Description of the task: Collect every line in the records below that contains the word "largest".
►
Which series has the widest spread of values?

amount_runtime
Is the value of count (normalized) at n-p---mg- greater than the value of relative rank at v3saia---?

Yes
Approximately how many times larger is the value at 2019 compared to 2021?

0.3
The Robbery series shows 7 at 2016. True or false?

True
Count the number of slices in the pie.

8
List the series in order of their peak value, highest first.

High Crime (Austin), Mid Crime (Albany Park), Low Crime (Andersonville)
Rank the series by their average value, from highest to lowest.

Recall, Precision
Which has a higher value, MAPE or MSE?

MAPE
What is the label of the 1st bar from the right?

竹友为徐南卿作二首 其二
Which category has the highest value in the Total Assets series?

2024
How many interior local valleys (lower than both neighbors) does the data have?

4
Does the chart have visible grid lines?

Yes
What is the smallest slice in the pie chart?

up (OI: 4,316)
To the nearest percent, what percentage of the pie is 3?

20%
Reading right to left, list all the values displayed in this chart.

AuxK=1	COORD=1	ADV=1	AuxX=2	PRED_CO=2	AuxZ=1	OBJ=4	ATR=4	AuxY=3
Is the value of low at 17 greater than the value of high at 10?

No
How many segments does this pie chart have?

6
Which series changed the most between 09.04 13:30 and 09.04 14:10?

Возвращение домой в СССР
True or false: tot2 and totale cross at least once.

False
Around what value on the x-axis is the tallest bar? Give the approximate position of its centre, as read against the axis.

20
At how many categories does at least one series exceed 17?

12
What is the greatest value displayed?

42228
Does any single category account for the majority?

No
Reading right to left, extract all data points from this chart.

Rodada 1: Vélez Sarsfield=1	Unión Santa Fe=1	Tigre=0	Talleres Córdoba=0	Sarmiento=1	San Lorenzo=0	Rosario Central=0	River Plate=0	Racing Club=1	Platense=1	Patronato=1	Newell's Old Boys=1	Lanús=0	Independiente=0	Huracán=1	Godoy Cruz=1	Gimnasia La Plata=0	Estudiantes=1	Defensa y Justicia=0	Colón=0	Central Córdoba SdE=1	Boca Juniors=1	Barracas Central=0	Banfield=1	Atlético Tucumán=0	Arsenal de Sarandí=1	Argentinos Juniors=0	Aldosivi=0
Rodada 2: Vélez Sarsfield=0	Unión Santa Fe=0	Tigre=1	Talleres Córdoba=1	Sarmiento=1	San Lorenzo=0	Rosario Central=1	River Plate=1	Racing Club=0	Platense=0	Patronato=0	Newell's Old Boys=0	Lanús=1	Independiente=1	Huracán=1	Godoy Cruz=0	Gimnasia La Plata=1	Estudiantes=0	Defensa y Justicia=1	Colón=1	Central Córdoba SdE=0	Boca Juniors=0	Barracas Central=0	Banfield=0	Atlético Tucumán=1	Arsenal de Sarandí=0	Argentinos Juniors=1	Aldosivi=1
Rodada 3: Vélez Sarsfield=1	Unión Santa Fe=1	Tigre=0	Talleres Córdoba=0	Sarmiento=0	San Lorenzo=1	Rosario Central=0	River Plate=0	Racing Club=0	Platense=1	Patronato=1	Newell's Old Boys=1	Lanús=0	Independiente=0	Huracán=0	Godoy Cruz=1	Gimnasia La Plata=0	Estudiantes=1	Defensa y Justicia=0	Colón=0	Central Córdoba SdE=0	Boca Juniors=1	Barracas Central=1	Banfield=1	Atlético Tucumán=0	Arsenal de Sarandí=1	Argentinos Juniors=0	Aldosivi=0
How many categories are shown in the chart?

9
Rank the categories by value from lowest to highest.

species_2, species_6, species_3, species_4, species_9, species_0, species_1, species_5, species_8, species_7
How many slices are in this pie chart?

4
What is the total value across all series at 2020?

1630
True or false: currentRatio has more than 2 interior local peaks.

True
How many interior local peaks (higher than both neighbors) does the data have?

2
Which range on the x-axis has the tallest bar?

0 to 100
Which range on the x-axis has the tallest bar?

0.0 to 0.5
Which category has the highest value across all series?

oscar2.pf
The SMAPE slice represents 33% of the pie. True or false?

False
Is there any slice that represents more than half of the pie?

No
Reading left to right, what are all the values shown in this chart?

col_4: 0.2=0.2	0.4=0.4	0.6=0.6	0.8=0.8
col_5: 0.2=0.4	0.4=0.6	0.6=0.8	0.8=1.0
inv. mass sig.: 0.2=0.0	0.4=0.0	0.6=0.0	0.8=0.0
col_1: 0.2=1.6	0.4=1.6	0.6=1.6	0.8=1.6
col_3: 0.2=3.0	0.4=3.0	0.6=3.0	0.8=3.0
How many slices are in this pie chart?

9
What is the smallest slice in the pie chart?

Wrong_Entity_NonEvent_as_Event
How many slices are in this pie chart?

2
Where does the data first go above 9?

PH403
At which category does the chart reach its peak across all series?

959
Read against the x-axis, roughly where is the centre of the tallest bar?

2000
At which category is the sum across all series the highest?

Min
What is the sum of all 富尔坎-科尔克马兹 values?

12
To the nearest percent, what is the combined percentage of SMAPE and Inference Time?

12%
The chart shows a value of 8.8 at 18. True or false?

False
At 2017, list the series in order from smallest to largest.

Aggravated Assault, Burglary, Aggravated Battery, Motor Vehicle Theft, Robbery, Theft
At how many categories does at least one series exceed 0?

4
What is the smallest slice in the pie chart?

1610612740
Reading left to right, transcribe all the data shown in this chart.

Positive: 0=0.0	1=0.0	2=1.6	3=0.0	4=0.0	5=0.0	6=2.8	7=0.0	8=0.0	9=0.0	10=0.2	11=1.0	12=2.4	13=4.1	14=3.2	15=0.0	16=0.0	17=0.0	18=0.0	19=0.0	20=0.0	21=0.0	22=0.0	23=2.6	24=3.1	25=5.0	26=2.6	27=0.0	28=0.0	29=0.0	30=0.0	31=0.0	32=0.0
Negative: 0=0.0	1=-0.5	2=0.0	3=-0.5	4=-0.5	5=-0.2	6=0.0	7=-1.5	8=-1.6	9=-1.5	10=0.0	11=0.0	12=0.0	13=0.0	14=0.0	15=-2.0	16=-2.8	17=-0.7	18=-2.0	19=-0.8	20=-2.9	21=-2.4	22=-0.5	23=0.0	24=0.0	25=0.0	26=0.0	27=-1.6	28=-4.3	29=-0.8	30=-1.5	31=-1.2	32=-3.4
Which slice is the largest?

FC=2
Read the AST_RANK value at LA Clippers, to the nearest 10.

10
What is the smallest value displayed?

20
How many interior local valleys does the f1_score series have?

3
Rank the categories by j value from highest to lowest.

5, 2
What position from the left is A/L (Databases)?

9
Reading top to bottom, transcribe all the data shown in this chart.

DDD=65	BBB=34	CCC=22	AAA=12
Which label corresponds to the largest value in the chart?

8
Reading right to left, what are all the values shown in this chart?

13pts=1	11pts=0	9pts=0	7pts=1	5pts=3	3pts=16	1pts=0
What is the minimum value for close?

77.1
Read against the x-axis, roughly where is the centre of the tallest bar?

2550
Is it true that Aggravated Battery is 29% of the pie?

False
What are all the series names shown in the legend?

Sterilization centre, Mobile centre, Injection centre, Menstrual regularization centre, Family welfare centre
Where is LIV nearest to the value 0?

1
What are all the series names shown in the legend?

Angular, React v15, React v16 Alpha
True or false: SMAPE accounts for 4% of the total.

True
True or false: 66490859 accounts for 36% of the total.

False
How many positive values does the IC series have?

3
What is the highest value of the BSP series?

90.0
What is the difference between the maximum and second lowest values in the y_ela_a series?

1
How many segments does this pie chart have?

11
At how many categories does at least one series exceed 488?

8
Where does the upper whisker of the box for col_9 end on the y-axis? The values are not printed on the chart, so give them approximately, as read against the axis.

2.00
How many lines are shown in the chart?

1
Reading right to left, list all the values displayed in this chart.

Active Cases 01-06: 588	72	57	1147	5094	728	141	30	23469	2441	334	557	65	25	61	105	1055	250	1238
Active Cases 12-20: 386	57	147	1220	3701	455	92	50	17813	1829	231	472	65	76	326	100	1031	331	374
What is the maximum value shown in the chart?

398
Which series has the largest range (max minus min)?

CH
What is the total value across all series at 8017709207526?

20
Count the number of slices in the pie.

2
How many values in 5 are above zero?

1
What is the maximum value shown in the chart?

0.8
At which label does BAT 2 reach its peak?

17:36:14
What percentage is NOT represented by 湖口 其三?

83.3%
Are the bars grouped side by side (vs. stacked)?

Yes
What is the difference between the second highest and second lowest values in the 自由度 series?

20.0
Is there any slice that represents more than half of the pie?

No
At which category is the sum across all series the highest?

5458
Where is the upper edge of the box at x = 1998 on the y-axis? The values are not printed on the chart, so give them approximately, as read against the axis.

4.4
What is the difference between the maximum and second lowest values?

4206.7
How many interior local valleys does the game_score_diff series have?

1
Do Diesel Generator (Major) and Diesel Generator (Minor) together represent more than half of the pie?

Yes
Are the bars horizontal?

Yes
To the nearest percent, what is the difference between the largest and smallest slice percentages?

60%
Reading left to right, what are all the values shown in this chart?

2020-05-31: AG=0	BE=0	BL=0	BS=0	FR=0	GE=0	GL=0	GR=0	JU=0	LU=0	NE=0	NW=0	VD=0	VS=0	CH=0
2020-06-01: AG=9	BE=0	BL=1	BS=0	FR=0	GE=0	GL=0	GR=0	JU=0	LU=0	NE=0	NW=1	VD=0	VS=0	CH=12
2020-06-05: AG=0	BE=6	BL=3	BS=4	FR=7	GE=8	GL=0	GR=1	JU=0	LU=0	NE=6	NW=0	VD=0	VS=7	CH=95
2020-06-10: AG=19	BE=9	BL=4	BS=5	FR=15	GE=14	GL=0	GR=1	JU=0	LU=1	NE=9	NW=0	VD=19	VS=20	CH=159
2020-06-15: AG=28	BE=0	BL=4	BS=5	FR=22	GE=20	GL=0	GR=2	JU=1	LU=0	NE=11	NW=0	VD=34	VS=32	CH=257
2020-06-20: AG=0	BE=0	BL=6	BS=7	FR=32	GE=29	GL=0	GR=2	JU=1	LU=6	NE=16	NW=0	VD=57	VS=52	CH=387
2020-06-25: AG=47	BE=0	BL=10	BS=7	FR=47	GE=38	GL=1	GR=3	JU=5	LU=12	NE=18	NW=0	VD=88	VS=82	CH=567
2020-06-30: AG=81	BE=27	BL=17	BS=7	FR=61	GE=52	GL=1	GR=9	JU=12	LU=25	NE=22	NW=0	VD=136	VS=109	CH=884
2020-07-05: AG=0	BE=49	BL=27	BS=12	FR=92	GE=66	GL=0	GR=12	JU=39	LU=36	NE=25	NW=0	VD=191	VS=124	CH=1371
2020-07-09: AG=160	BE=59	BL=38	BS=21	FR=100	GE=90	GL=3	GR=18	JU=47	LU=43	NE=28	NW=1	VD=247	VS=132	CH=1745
◄
Completed task:
At 2017, list the series in order from smallest to largest.
Which slice is the largest?
Which label corresponds to the largest value in the chart?
Which series has the largest range (max minus min)?
To the nearest percent, what is the difference between the largest and smallest slice percentages?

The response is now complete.